▶ **Available data**:
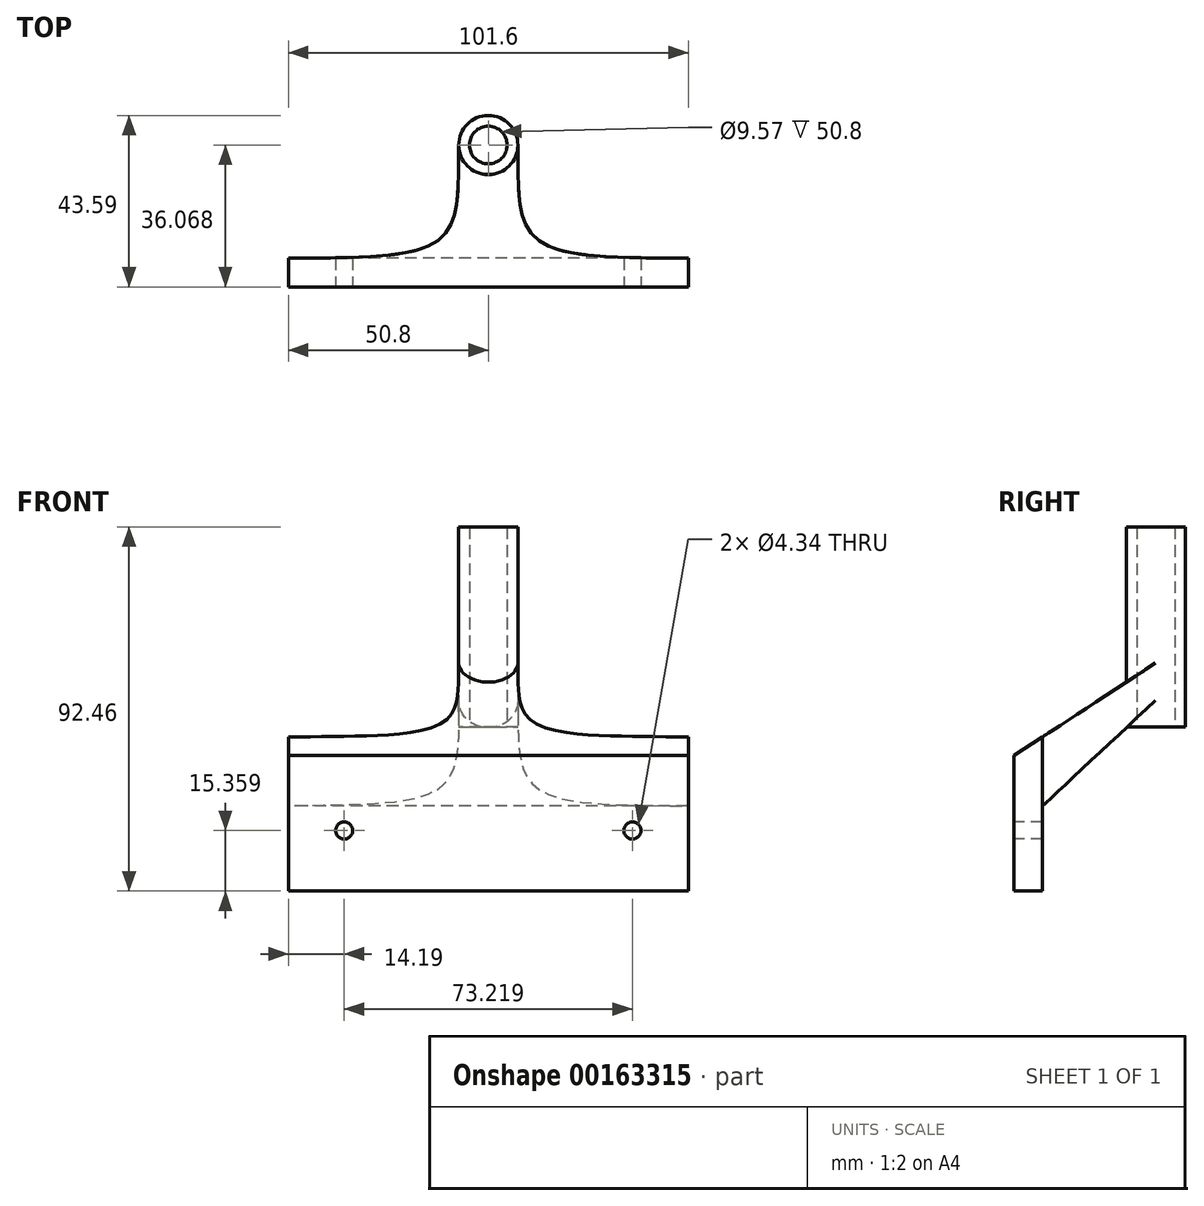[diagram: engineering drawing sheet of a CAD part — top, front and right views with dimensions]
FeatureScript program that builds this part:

==

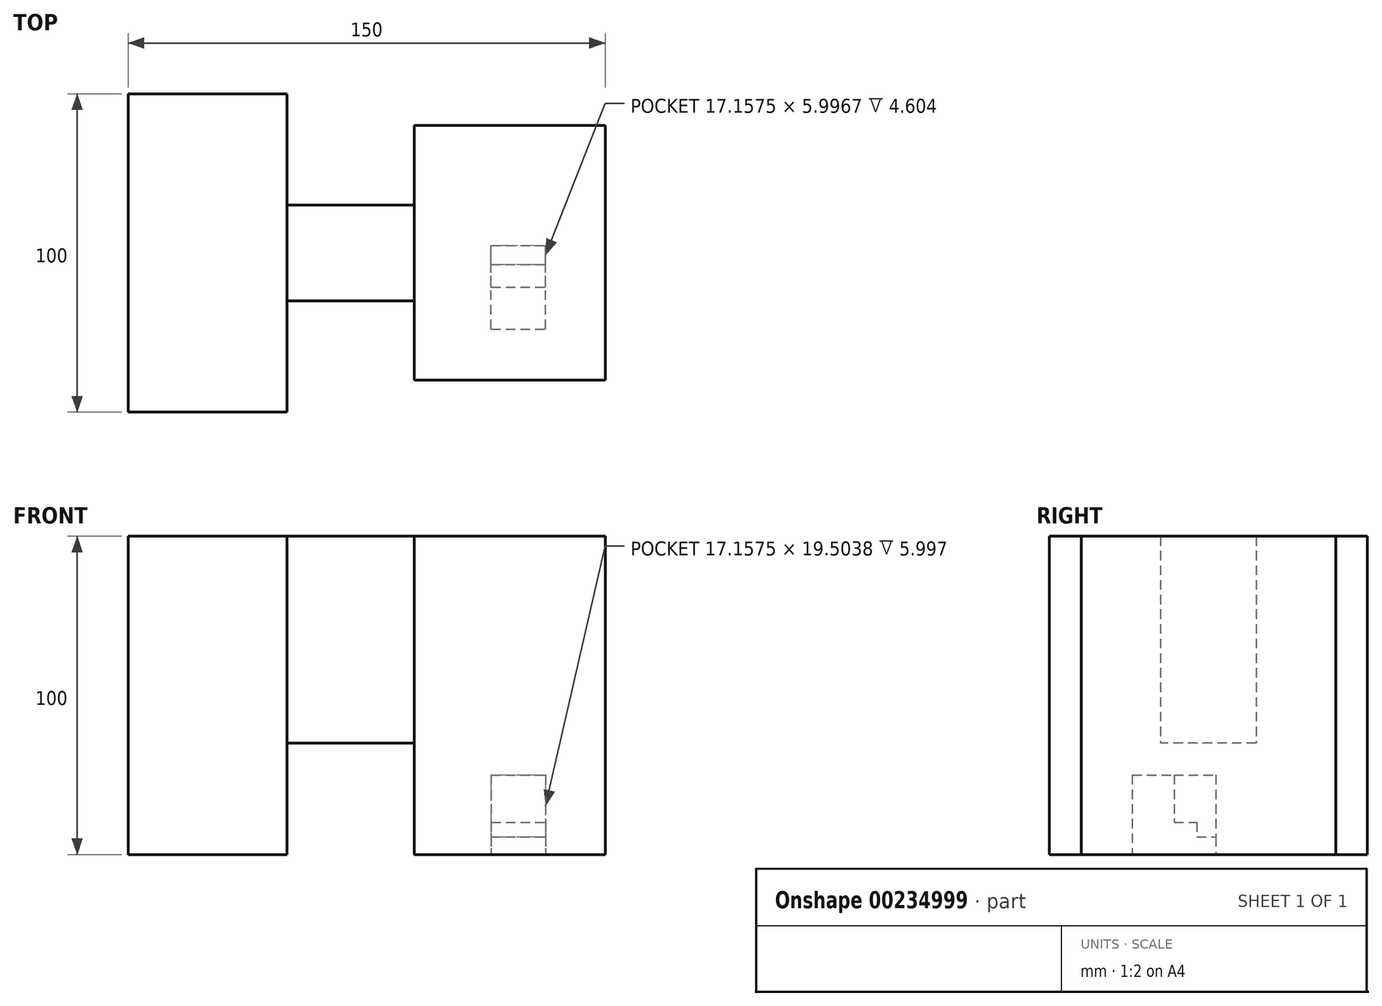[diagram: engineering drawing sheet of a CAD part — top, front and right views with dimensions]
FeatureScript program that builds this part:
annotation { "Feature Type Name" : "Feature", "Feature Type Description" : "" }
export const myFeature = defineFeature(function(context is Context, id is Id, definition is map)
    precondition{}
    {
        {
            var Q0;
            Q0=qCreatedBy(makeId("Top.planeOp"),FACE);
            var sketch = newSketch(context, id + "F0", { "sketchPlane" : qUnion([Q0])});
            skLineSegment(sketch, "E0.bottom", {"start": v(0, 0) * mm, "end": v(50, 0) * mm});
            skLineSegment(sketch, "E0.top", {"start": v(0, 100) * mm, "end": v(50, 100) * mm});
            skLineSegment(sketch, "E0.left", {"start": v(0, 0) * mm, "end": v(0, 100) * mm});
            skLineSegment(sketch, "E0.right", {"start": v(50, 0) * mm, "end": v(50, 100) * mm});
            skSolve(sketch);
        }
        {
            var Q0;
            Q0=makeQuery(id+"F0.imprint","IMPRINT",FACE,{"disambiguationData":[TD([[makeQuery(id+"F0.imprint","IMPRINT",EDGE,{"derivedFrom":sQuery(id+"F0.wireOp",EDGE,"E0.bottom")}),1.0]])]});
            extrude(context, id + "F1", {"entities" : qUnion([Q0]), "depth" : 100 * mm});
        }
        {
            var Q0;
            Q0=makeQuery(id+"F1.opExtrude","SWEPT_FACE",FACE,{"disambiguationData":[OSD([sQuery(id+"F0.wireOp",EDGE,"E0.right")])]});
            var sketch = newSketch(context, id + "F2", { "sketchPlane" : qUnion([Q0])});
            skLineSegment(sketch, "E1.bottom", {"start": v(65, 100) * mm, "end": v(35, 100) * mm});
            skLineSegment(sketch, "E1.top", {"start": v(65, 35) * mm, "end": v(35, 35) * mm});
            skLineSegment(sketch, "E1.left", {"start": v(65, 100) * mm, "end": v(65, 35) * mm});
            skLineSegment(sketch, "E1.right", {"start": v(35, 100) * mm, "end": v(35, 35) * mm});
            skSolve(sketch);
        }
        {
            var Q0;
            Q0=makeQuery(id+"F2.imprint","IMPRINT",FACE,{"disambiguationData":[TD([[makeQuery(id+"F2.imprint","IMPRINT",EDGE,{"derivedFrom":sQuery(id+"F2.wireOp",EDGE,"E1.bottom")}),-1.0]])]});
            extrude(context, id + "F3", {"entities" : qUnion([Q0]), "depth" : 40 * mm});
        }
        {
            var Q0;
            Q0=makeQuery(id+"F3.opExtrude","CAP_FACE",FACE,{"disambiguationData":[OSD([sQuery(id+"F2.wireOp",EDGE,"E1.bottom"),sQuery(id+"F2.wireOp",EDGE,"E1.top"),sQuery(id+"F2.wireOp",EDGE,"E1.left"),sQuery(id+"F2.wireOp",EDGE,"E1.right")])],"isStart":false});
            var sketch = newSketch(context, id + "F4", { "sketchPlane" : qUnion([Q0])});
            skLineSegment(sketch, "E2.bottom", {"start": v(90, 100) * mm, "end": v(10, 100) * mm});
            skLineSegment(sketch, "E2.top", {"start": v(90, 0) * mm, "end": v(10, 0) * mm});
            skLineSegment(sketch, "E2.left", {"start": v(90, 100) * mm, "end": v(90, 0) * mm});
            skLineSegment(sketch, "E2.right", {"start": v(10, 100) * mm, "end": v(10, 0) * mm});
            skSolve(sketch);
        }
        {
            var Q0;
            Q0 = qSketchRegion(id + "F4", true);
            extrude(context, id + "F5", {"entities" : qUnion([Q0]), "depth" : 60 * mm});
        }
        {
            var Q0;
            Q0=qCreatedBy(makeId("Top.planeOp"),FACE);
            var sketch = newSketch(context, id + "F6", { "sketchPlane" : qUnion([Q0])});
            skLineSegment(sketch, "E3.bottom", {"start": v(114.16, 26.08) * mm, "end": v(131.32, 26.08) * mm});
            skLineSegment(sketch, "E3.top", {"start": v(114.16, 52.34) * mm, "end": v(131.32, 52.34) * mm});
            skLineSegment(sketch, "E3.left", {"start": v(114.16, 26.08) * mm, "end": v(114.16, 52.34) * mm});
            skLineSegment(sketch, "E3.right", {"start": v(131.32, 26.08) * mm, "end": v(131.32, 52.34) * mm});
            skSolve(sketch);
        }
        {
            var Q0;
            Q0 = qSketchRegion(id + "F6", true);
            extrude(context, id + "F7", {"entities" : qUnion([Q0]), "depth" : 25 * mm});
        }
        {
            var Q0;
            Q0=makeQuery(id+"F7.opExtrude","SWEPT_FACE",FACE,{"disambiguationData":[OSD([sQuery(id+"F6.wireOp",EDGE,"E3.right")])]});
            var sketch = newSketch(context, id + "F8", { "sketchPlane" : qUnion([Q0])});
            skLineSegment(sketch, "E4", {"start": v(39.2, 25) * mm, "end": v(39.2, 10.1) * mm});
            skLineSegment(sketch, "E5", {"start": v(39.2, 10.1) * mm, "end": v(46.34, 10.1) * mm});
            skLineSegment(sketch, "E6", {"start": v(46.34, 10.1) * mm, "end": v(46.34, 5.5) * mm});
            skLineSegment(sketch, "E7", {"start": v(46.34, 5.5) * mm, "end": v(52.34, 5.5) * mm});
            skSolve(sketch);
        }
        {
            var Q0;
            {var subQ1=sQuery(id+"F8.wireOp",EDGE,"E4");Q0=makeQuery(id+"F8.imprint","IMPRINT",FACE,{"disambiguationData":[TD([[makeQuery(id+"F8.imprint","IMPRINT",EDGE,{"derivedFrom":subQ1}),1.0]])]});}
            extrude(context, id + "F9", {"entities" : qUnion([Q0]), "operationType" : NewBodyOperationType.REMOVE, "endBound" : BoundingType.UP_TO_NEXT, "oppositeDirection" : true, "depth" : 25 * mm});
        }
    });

▶ **Directive**: Determine how many lines of the data above contain the string "IMPRINT", treating uppercase and lowercase letters as distinct. Reply with the number alone.

▶ **Task response**: 3